Re: Sequences
Date: 1996/08/06
Message-ID: <32077CA4.58BA_at_us0n05.glaxo.com>#1/1
Kolbjørn Aambø wrote:
>
> In article <32040DCF.539D_at_well.com>, Michael Wilson <mkwilson_at_well.com> wrote:
>
> > I have a couple of questions about sequences:
> >
> > 1. Just how lightweight are sequences? From what I've read, they seem to
> > provide a unique # for any number of requestors, without all the muss
> > and fuss of creating a counter in a row, and going through the overhead
> > of locking, etc; to maintain it. Right?
> >
> > 2. How many sequences can I have? We have an application which
> > potentially require thousands of individual sequences, but's it's
> > unclear how much overhead each one takes.
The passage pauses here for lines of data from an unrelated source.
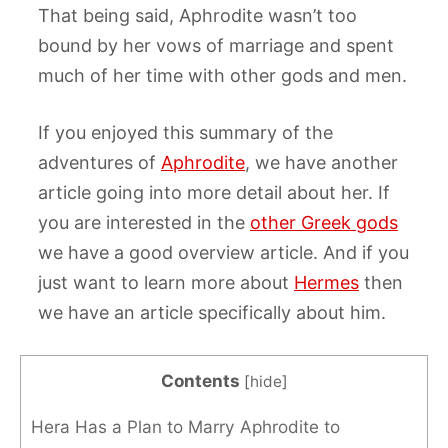
That being said, Aphrodite wasn’t too
bound by her vows of marriage and spent
much of her time with other gods and men.
If you enjoyed this summary of the
adventures of
Aphrodite
, we have another
article going into more detail about her. If
you are interested in the
other Greek gods
we have a good overview article. And if you
just want to learn more about
Hermes
then
we have an article specifically about him.
Contents
[
hide
]
Hera Has a Plan to Marry Aphrodite to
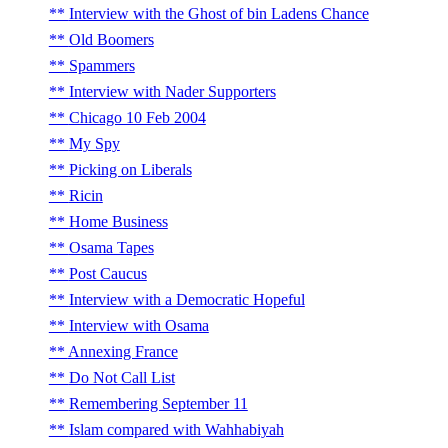
Interview with the Ghost of bin Ladens Chance
Old Boomers
Spammers
Interview with Nader Supporters
Chicago 10 Feb 2004
My Spy
Picking on Liberals
Ricin
Home Business
Osama Tapes
Post Caucus
Interview with a Democratic Hopeful
Interview with Osama
Annexing France
Do Not Call List
Remembering September 11
Islam compared with Wahhabiyah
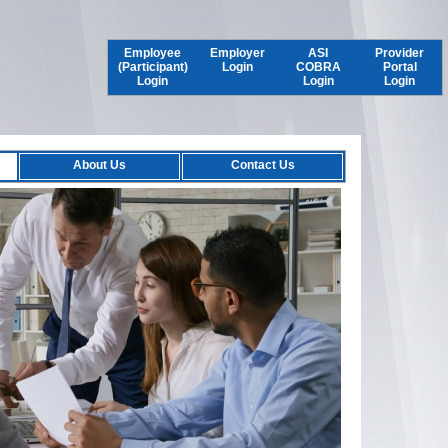
Employee
Employer
ASI
Provider
(Participant)
Login
COBRA
Portal
Login
Login
Login
About Us
Contact Us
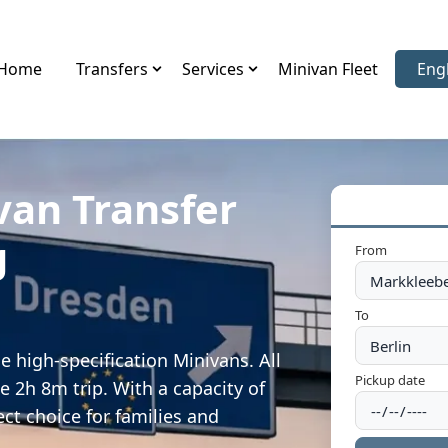
Home
Transfers
Services
Minivan Fleet
Eng
Sele
van Transfer
g
From
To
 high-specification Minivans. All
Pickup date
e 2h 8m trip. With a capacity of
ect choice for families and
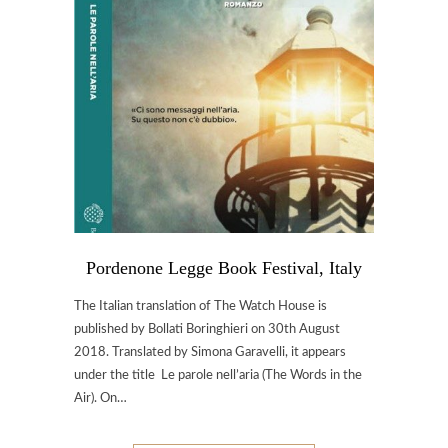
Pordenone Legge Book Festival, Italy
The Italian translation of The Watch House is
published by Bollati Boringhieri on 30th August
2018. Translated by Simona Garavelli, it appears
under the title Le parole nell’aria (The Words in the
Air). On…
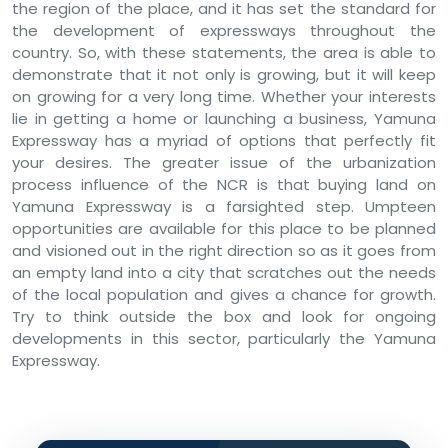
the region of the place, and it has set the standard for
the development of expressways throughout the
country. So, with these statements, the area is able to
demonstrate that it not only is growing, but it will keep
on growing for a very long time. Whether your interests
lie in getting a home or launching a business, Yamuna
Expressway has a myriad of options that perfectly fit
your desires. The greater issue of the urbanization
process influence of the NCR is that buying land on
Yamuna Expressway is a farsighted step. Umpteen
opportunities are available for this place to be planned
and visioned out in the right direction so as it goes from
an empty land into a city that scratches out the needs
of the local population and gives a chance for growth.
Try to think outside the box and look for ongoing
developments in this sector, particularly the Yamuna
Expressway.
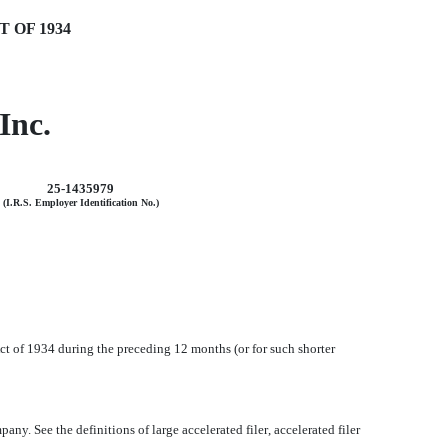
 OF 1934
Inc.
25-1435979
(I.R.S. Employer Identification No.)
 Act of 1934 during the preceding 12 months (or for such shorter
y. See the definitions of large accelerated filer, accelerated filer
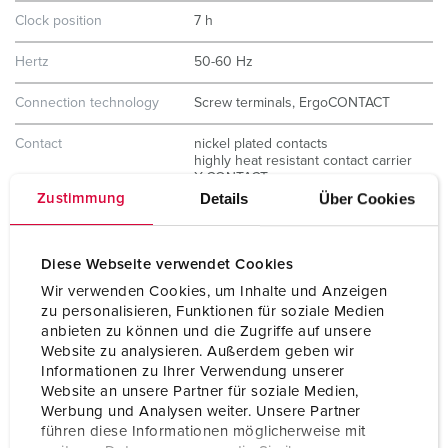
Clock position
7 h
Hertz
50-60 Hz
Connection technology
Screw terminals, ErgoCONTACT
Contact
nickel plated contacts
highly heat resistant contact carrier
X-CONTACT
Details
Über Cookies
Zustimmung
Protection type
IP67 / IP69
Weight
240 g
Diese Webseite verwendet Cookies
Wir verwenden Cookies, um Inhalte und Anzeigen
Certifications
CB Zertifikat
zu personalisieren, Funktionen für soziale Medien
VDE
anbieten zu können und die Zugriffe auf unsere
Website zu analysieren. Außerdem geben wir
Informationen zu Ihrer Verwendung unserer
Website an unsere Partner für soziale Medien,
Werbung und Analysen weiter. Unsere Partner
führen diese Informationen möglicherweise mit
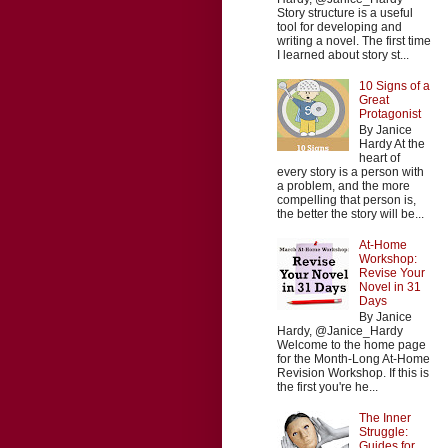
Story structure is a useful
tool for developing and
writing a novel. The first time
I learned about story st...
10 Signs of a
Great
Protagonist
By Janice
Hardy At the
heart of
every story is a person with
a problem, and the more
compelling that person is,
the better the story will be...
At-Home
Workshop:
Revise Your
Novel in 31
Days
By Janice
Hardy, @Janice_Hardy
Welcome to the home page
for the Month-Long At-Home
Revision Workshop. If this is
the first you're he...
The Inner
Struggle:
Guides for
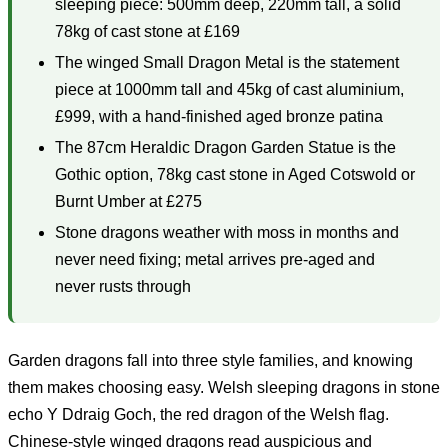
sleeping piece: 500mm deep, 220mm tall, a solid
78kg of cast stone at £169
The winged Small Dragon Metal is the statement
piece at 1000mm tall and 45kg of cast aluminium,
£999, with a hand-finished aged bronze patina
The 87cm Heraldic Dragon Garden Statue is the
Gothic option, 78kg cast stone in Aged Cotswold or
Burnt Umber at £275
Stone dragons weather with moss in months and
never need fixing; metal arrives pre-aged and
never rusts through
Garden dragons fall into three style families, and knowing
them makes choosing easy. Welsh sleeping dragons in stone
echo Y Ddraig Goch, the red dragon of the Welsh flag.
Chinese-style winged dragons read auspicious and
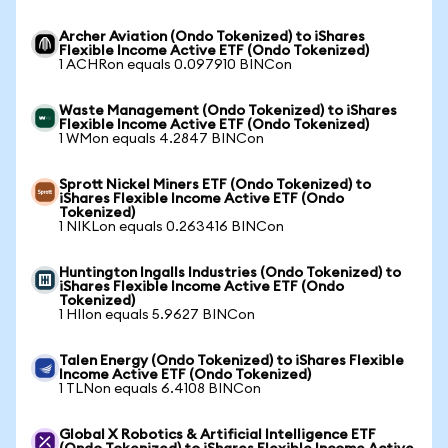
Archer Aviation (Ondo Tokenized) to iShares
Flexible Income Active ETF (Ondo Tokenized)
1 ACHRon equals 0.097910 BINCon
Waste Management (Ondo Tokenized) to iShares
Flexible Income Active ETF (Ondo Tokenized)
1 WMon equals 4.2847 BINCon
Sprott Nickel Miners ETF (Ondo Tokenized) to
iShares Flexible Income Active ETF (Ondo
Tokenized)
1 NIKLon equals 0.263416 BINCon
Huntington Ingalls Industries (Ondo Tokenized) to
iShares Flexible Income Active ETF (Ondo
Tokenized)
1 HIIon equals 5.9627 BINCon
Talen Energy (Ondo Tokenized) to iShares Flexible
Income Active ETF (Ondo Tokenized)
1 TLNon equals 6.4108 BINCon
Global X Robotics & Artificial Intelligence ETF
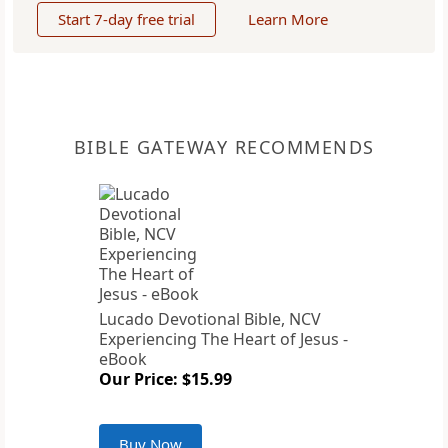
Start 7-day free trial
Learn More
BIBLE GATEWAY RECOMMENDS
Lucado Devotional Bible, NCV
Experiencing The Heart of Jesus -
eBook
Our Price: $15.99
Buy Now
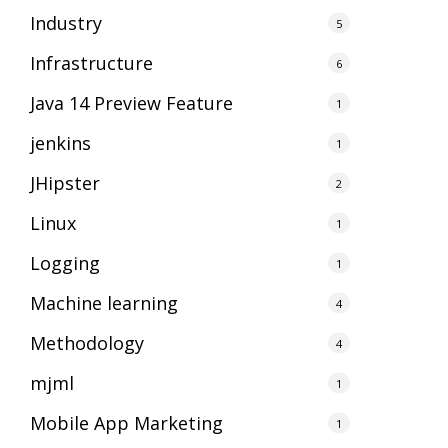
Industry
5
Infrastructure
6
Java 14 Preview Feature
1
jenkins
1
JHipster
2
Linux
1
Logging
1
Machine learning
4
Methodology
4
mjml
1
Mobile App Marketing
1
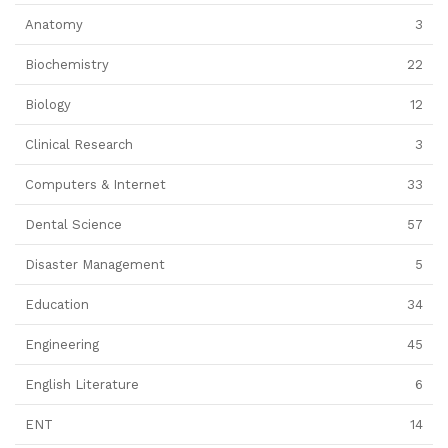
Anatomy
3
Biochemistry
22
Biology
12
Clinical Research
3
Computers & Internet
33
Dental Science
57
Disaster Management
5
Education
34
Engineering
45
English Literature
6
ENT
14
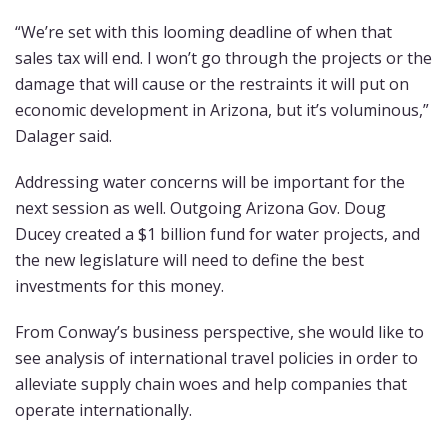
“We’re set with this looming deadline of when that
sales tax will end. I won’t go through the projects or the
damage that will cause or the restraints it will put on
economic development in Arizona, but it’s voluminous,”
Dalager said.
Addressing water concerns will be important for the
next session as well. Outgoing Arizona Gov. Doug
Ducey created a $1 billion fund for water projects, and
the new legislature will need to define the best
investments for this money.
From Conway’s business perspective, she would like to
see analysis of international travel policies in order to
alleviate supply chain woes and help companies that
operate internationally.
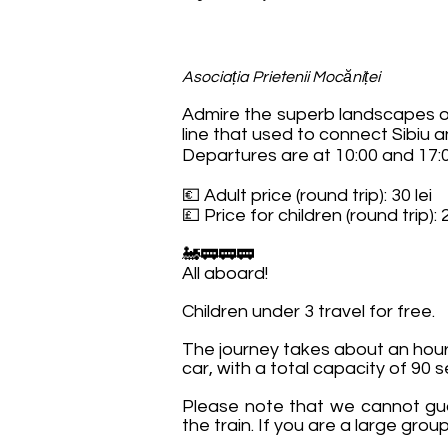
Asociația Prietenii Mocăniței
Admire the superb landscapes of
line that used to connect Sibiu a
Departures are at 10:00 and 17:0
💶 Adult price (round trip): 30 lei
💷 Price for children (round trip): 2
🚂🚃🚃🚃
All aboard!
Children under 3 travel for free.
The journey takes about an hour 
car, with a total capacity of 90 s
Please note that we cannot gua
the train. If you are a large gr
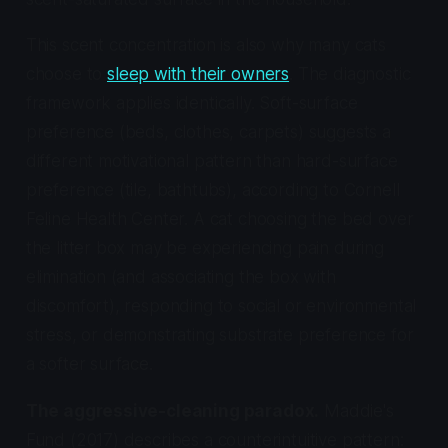
This scent concentration is also why many cats
choose to
sleep with their owners
. The diagnostic
framework applies identically. Soft-surface
preference (beds, clothes, carpets) suggests a
different motivational pattern than hard-surface
preference (tile, bathtubs), according to Cornell
Feline Health Center. A cat choosing the bed over
the litter box may be experiencing pain during
elimination (and associating the box with
discomfort), responding to social or environmental
stress, or demonstrating substrate preference for
a softer surface.
The aggressive-cleaning paradox.
Maddie's
Fund (2017) describes a counterintuitive pattern:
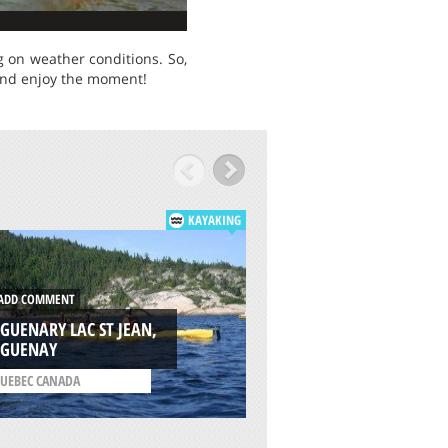
g on weather conditions. So,
 and enjoy the moment!
KAYAKING
DD COMMENT
ADD COMMENT
GUENARY LAC ST JEAN,
SPICER RESERVOIR,
AGUENAY
ANGELS CAMP
UEBEC CANADA
/
CALIFORNIA USA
From my reading, it looks like
> > sequences are stored in the data dictionary, but does each one consist
> > merely of a row?
> >
> > Thanks in advance..
>
> If I define the following in PL/SQL:
>
> CREATE SEQUENCE sq START WITH 13 INCREMENT BY 1;
>
> I want to do do the following in PL/SQL but are not able to:
>
> CREATE OR REPLACE FUNCTION SA RETURN NUMBER IS
> id NUMBER;
> BEGIN
> RETURN sq.NEXTVAL;
> END SA;
>
> What am I doing wrong?easy, just set up a temp variable in your proc and select the
sq.nextval into that variable and then return it.